Mau hidup lama? Rajin-rajinlah olahraga yang menyehatkan,
bukan yang menyusahkan tubuh. Perbanyak makan sayuran dan buah, sebab gigi
manusia didesain herbivora. Banyak kok tips-tips seputar cara memanjangkan
usia. Tinggal gugling.
Lagi. Jangan suka ngebut, meski kecepatan adalah sesuatu
yang menakjubkan. Banyak-banyak sedekah, sebab sedekah membuat manusia gak
merasa memiliki sesuatu yang bakal ditinggilainya. Hidup bahagia, karena
bahagia, membuat manusia tidak takut mati. Setan malas menghadapi manusia model
gini.
Jadi. Lama-sebentarnya usia kita, bergantung pada jenis
kualitas hidup kita. Sebab, hidup ini hanyalah kumpulan hukum sebab-akibat. Apa
yang kita upayakan, itulah yang akan kita dapatkan.

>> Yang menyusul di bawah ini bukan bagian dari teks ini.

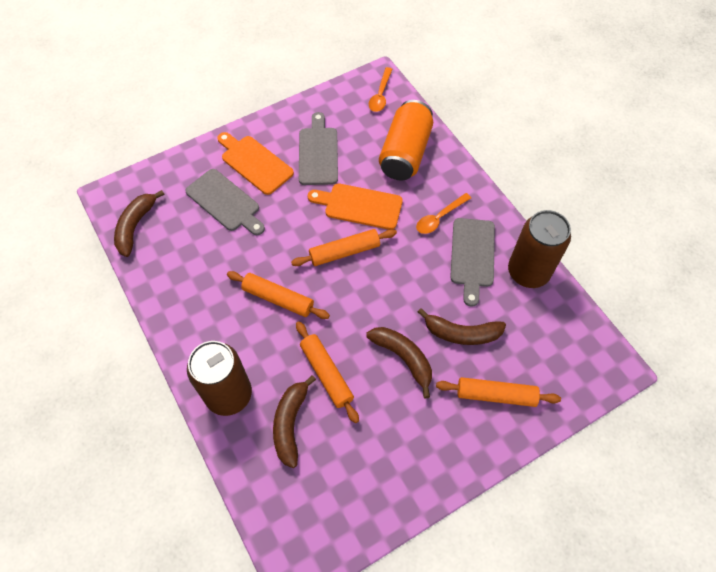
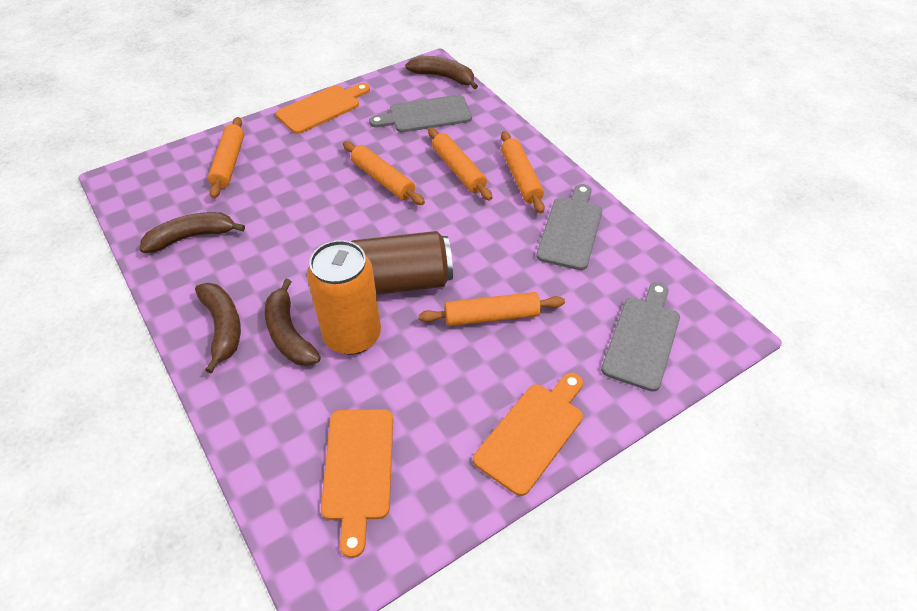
brown can: [187,341,252,416] [508,210,571,288] = 2 -> [351,231,453,295] = 1
orange cutting board: [217,132,294,195] [308,184,403,230] = 2 -> [276,83,370,134] [321,409,393,558] [473,373,583,496] = 3
orange rolling pin: [227,271,330,319] [291,229,397,266] [296,321,359,423] [436,377,561,407] = 4 -> [208,117,244,199] [343,141,425,205] [419,292,565,326] [428,128,492,201] [501,131,545,213] = 5
orange spoon: [369,67,392,112] [416,193,471,234] = 2 -> none = 0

Kembali ke masalah jodoh...
Ringkasnya. Jodoh itu gak perlu dikejar, sebab dia gak
akan lari. Palingan nikung. Tapi. Jodoh itu gak bisa diam. Sebab, setiap
orang tengah mencari jodohnya. Buatlah jodohmu dan jodohnya bertemu di sebuah
titik, hingga ia tak mampu lagi bergerak kemana-mana.
Mungkin, KUA bisa menjadi titik temu yang paling mungkin.
Terakhir. Saat kita telah memutuskan untuk berjodoh dengan
si fulan/fulanah. Saat itulah kita menetapkan jodoh kita. Yakini itu sebagai
sesuatu yang pantas untuk diperjuangkan. Meski, berjuang pada saat itu, semisal
perjuangan mengubah Jakarta menjadi kota yang bebas banjir.
Selalu ada aja yang rintangan menuju tujuan akhir. Yang membuat
kita merasa sudah tak mampu lagi. Tapi, keyakinan adalah kuncinya. Mukjizat pun
bermula dari keyakinan. Maka, yakinlah.
Ya, betoel itoe. Saia poen jakin sejakin-jakinnja.